International career
- 2019: Spain U17 / 2 / (0)

= Antonio Pacheco (footballer, born 2002) =

Spanish footballer

Antonio Pacheco Ruiz (born 3 January 2002) is a Spanish footballer who plays as a central midfielder for Albacete Balompié.

==Club career==
Born in Callosa de Segura, Alicante, Valencian Community, Pacheco joined Villarreal CF's youth setup from Kelme CF. He made his senior debut with affiliate club CD Roda on 11 November 2018, coming on as a second-half substitute in a 3–0 Tercera División away loss against CD Eldense.

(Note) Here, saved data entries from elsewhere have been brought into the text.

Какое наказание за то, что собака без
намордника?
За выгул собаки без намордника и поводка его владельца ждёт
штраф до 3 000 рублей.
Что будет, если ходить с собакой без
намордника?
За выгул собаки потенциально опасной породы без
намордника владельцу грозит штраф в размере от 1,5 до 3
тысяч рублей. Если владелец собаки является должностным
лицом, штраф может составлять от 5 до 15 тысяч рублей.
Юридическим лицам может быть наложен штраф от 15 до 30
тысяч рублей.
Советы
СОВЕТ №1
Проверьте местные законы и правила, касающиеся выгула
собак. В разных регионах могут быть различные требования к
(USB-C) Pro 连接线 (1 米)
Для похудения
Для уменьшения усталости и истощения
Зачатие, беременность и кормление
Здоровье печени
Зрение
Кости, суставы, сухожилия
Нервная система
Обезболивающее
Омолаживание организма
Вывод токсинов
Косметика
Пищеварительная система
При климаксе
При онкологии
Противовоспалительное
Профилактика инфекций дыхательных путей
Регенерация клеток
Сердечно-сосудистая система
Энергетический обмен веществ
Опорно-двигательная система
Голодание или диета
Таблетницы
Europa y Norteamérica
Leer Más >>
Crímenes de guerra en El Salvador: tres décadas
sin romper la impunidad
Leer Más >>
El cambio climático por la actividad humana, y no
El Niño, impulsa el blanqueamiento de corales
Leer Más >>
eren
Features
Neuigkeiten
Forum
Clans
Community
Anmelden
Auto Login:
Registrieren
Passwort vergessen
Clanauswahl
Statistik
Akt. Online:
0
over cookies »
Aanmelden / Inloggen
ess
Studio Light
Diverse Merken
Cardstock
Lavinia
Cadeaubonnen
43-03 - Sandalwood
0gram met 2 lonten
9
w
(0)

In 2020, after finishing his formation, Pacheco was assigned to Villarreal's C-team also in the fourth division, but also featured for the reserves in Segunda División B during the season. On 29 January 2021, he renewed his contract with the Yellow Submarine until 2025.

Pacheco featured regularly for the B-side during the 2021–22 campaign, as his side achieved promotion to Segunda División. He made his professional debut in the category on 29 August 2022, replacing Diego Collado in a 3–0 away loss against Granada CF.

Pacheco scored his first professional goal on 7 October 2022, but in a 3–1 loss at Sporting de Gijón. On 8 July of the following year, he moved to fellow second division side Albacete Balompié on a four-year contract.